En este sentido, el histórico cuartelero Oscar Mella explicó a EL CIVISMO el funcionamiento del sistema: “Si es forestal se cambian de una manera, si es un incendio en una vivienda se ponen los equipos que corresponde. Cuando toque la alarma, el bombero va a ver en el cartel, se equipa como corresponde y se forma la dotación. Es para estar mejor organizados”.

La incorporación de esta tecnología no solo mejora la eficiencia, sino que también aporta claridad y coordinación en momentos críticos, donde cada segunda cuenta.

A la izquierda del puesto operativo, hay un panel con interruptores y controles eléctricos que refuerza la idea de un verdadero centro neurálgico, donde cada detalle técnico está al servicio de la emergencia.

A su vez, las ventanas permiten una conexión visual con el exterior y aportan iluminación natural, mientras que el emblema institucional que se deja ver por los vidrios reafirma la identidad de la institución.

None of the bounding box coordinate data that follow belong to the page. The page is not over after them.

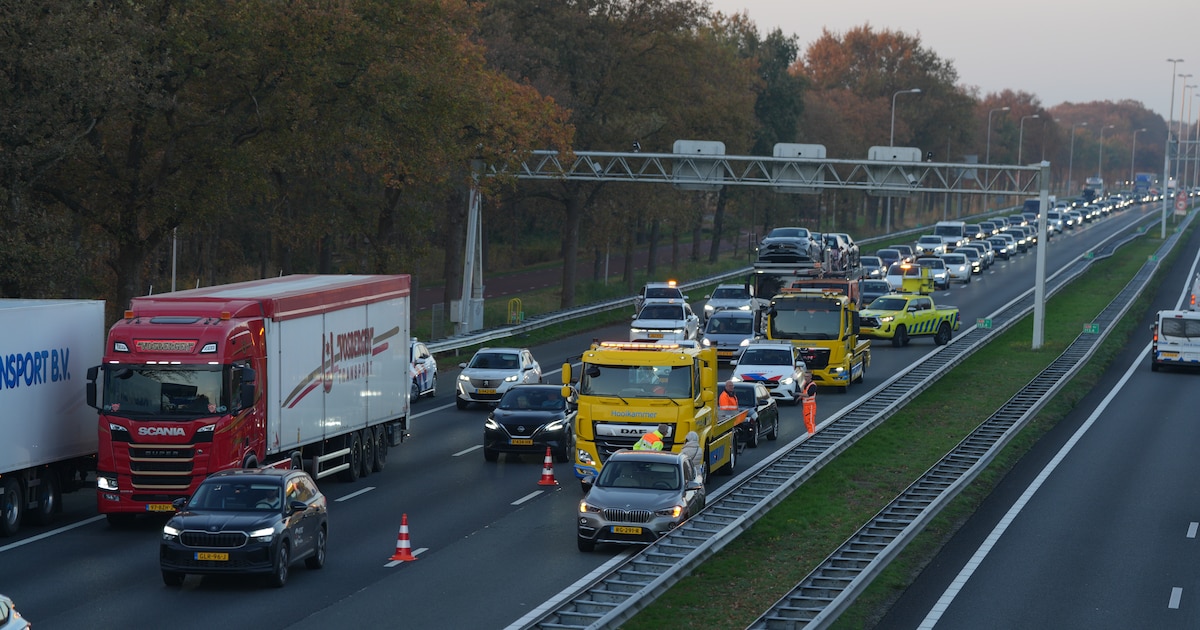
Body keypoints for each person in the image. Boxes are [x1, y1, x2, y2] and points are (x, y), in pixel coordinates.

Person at [801, 368, 817, 434]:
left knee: (810, 422)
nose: (806, 378)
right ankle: (810, 434)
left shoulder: (813, 385)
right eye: (805, 376)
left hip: (810, 406)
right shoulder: (805, 384)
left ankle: (812, 436)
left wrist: (798, 394)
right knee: (806, 422)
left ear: (810, 377)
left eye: (807, 376)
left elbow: (808, 395)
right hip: (805, 407)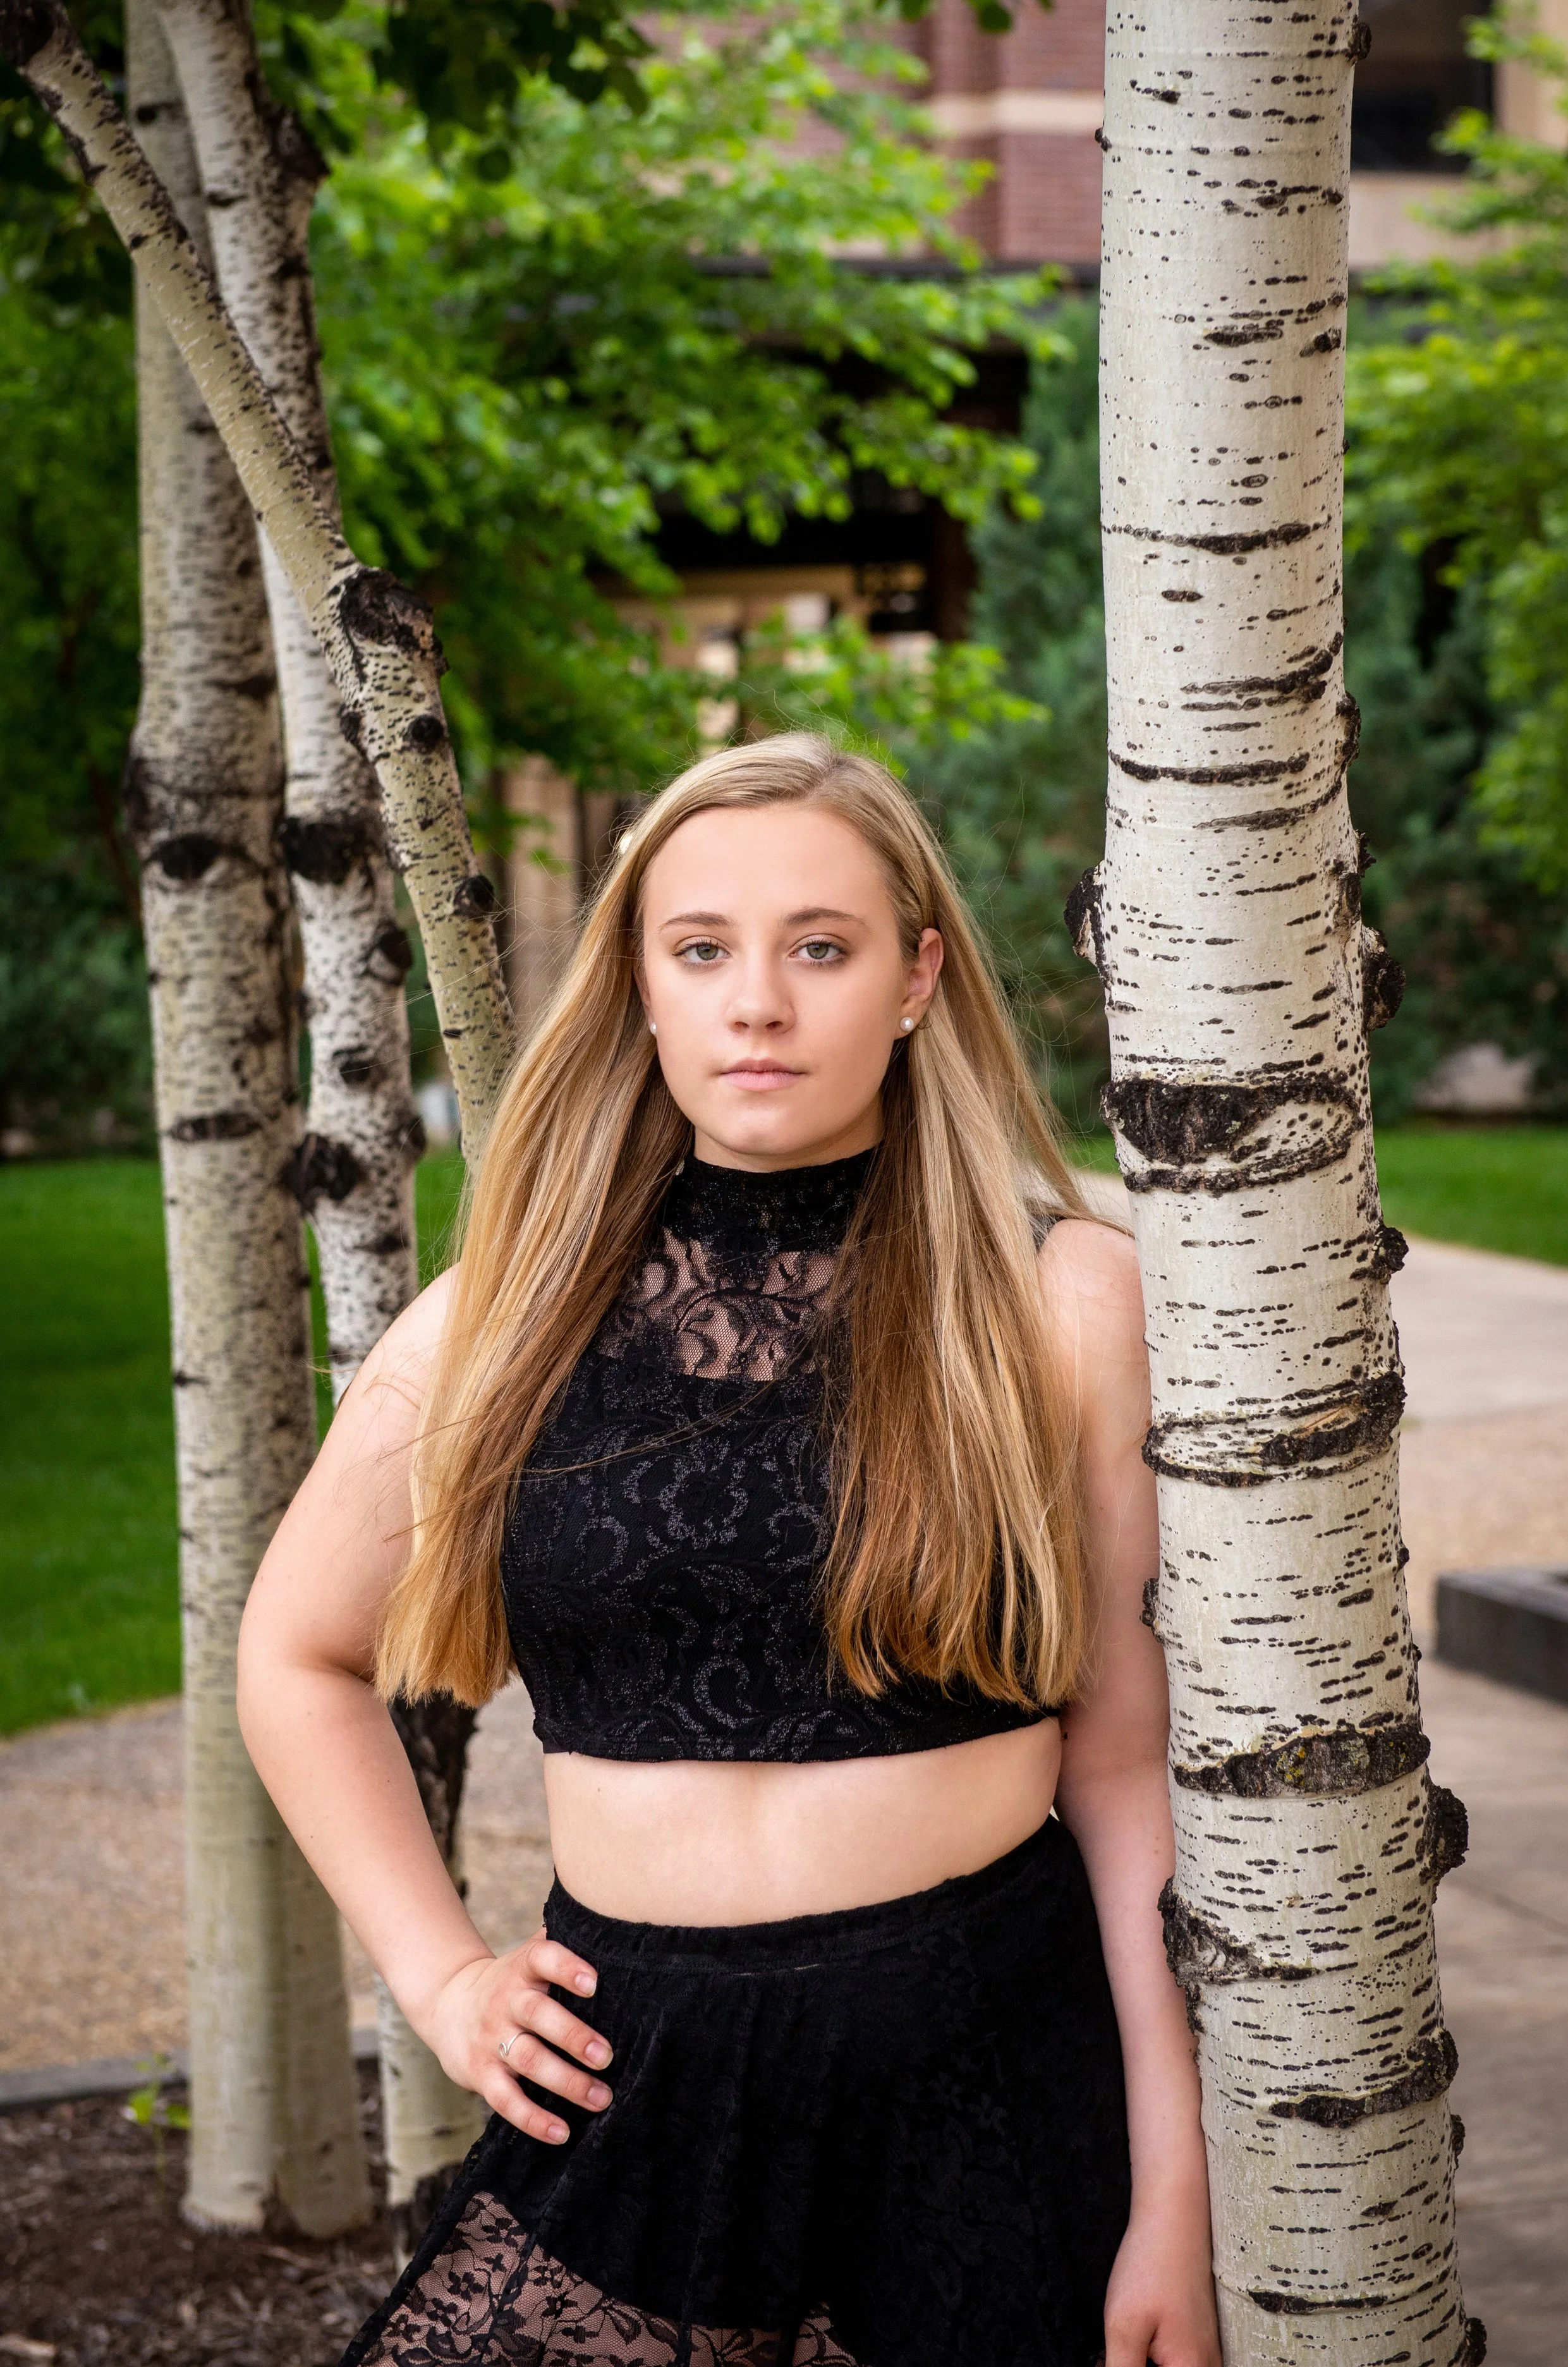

La Guardia, que hoy está más cerca de la calle, cuenta además con aire acondicionado, cámaras de seguridad y una pantalla conectada a un sistema GPS que proyectará el plano del Partido de Luján, brindando información precisa para optimizar los desplazamientos durante las intervenciones.

BASES FIRMES

Pero las obras no se limitan a este sector. El plan de renovación alcanza también al área de Jefatura y contempla la construcción de un baño adaptado para personas con discapacidad, en línea con criterios de accesibilidad e inclusión.

En el primer piso, se reemplazaron antiguas aberturas por amplios ventanales, mejorando la iluminación y las condiciones de trabajo.

En paralelo, se están refuncionalizando distintos espacios para adecuarlos a las necesidades actuales de la institución. La antigua Guardia, en tanto, será reconvertida en una oficina de Ayudantía, lo que permitirá reorganizar áreas administrativas y optimizar el uso del espacio disponible.

El interior del cuartel, especialmente en el sector donde se resguardan las unidades, muestra con claridad el avance de las obras. Allí conviven la operatividad diaria con un escenario de construcción activa: paredes en reparación, aberturas en proceso y materiales a la vista dan cuenta de una transformación en marcha.

Las nuevas divisiones y ventanas forman parte de una ampliación que permitirá sumar áreas de trabajo. En la planta alta, la incorporación de ventanales marca la creación de nuevos espacios destinados a mejorar las condiciones laborales del personal.

En el nivel superior, donde se ubica el salón de reuniones, hay herramientas, escaleras y elementos de obra evidencian el trabajo en curso. El cableado expuesto y las superficies aún sin terminar reflejan una etapa intermedia del proyecto, que avanza de manera sostenida.

Detrás de este proceso se encuentra la Asociación de Bomberos Voluntarios, presidida por Sebastián Kise, actual titular del Consejo Directivo y bombero reservista.

Su vínculo con la institución es profundo: además de haber integrado el cuerpo activo durante años, se desempeñó como vicepresidente durante la gestión de Jorge Adamo, lo que le otorga un conocimiento integral del funcionamiento interno.

El plan de obras se ejecuta sin prisa, pero sin pausa, con el objetivo de llegar al 70° aniversario con un cuartel renovado y acorde a estos tiempos.

Mientras tanto, en términos operativos, el ritmo de trabajo no se detiene. Solo en el primer trimestre del año, los Bomberos Voluntarios de Luján registraron 1.630 salidas, lo que representa un promedio de 20 intervenciones diarias.

Esta cifra no solo dimensiona la demanda del servicio, sino también la importancia de contar con instalaciones y recursos adecuados.  Así, entre historia y modernización, la institución atraviesa un momento clave.

Las obras en marcha, la incorporación de tecnología y el fortalecimiento del cuerpo activo reflejan una misma premisa: seguir estando a la altura de una comunidad que crece y demanda respuestas eficientes ante eventos que se presentan cada vez más exigentes.

Por lo tanto, a 70 años de su fundación, los Bomberos Voluntarios de Luján no solo celebran su pasado, sino que proyectan su futuro con bases firmes, reafirmando su compromiso con la comunidad y consolidándose como un pilar fundamental en la vida de la ciudad.